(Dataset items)
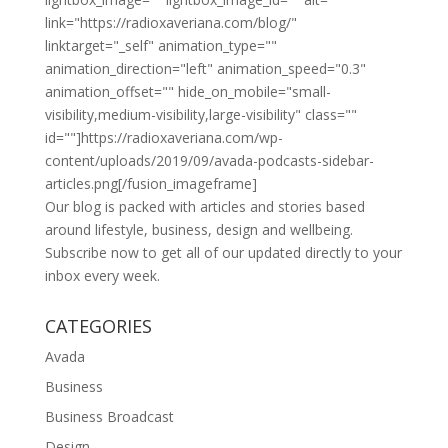
link="https://radioxaveriana.com/blog/"
linktarget="_self" animation_type=""
animation_direction="left" animation_speed="0.3"
animation_offset="" hide_on_mobile="small-
visibility,medium-visibility,large-visibility" class=""
id=""]https://radioxaveriana.com/wp-
content/uploads/2019/09/avada-podcasts-sidebar-
articles.png[/fusion_imageframe]
Our blog is packed with articles and stories based
around lifestyle, business, design and wellbeing.
Subscribe now to get all of our updated directly to your
inbox every week.
CATEGORIES
Avada
Business
Business Broadcast
Design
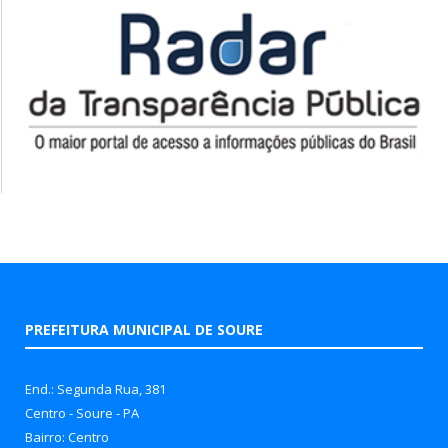
PREFEITURA MUNICIPAL DE SOURE
End.: Segunda Rua, 381
Centro - Soure - PA
Bairro: Centro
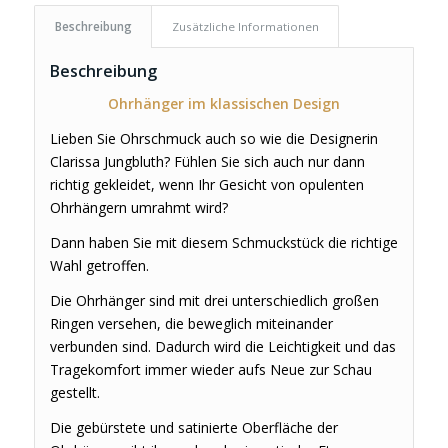
Beschreibung
Zusätzliche Informationen
Beschreibung
Ohrhänger im klassischen Design
Lieben Sie Ohrschmuck auch so wie die Designerin
Clarissa Jungbluth? Fühlen Sie sich auch nur dann
richtig gekleidet, wenn Ihr Gesicht von opulenten
Ohrhängern umrahmt wird?
Dann haben Sie mit diesem Schmuckstück die richtige
Wahl getroffen.
Die Ohrhänger sind mit drei unterschiedlich großen
Ringen versehen, die beweglich miteinander
verbunden sind. Dadurch wird die Leichtigkeit und das
Tragekomfort immer wieder aufs Neue zur Schau
gestellt.
Die gebürstete und satinierte Oberfläche der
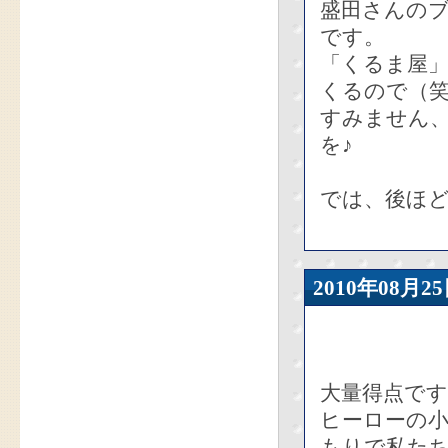
盛田さんの
です。
「くるま屋
くるので（
すみません
を♪
では、後ほ
2010年08
大量得点です
ヒーローの
もりで私た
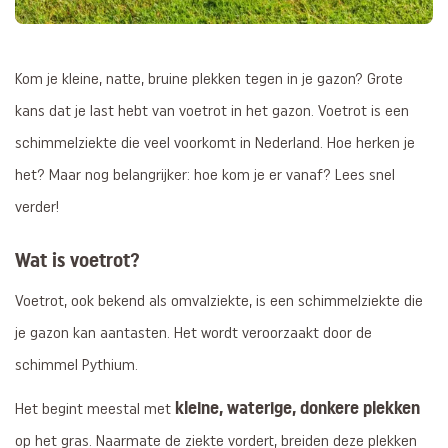
Kom je kleine, natte, bruine plekken tegen in je gazon? Grote
kans dat je last hebt van voetrot in het gazon. Voetrot is een
schimmelziekte die veel voorkomt in Nederland. Hoe herken je
het? Maar nog belangrijker: hoe kom je er vanaf? Lees snel
verder!
Wat is voetrot?
Voetrot, ook bekend als omvalziekte, is een schimmelziekte die
je gazon kan aantasten. Het wordt veroorzaakt door de
schimmel Pythium.
kleine, waterige, donkere plekken
Het begint meestal met
op het gras. Naarmate de ziekte vordert, breiden deze plekken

[What you are asked to do] Check every line above for the string "schimmelziekte" and copy those that have it.

[Written answer]
schimmelziekte die veel voorkomt in Nederland. Hoe herken je
Voetrot, ook bekend als omvalziekte, is een schimmelziekte die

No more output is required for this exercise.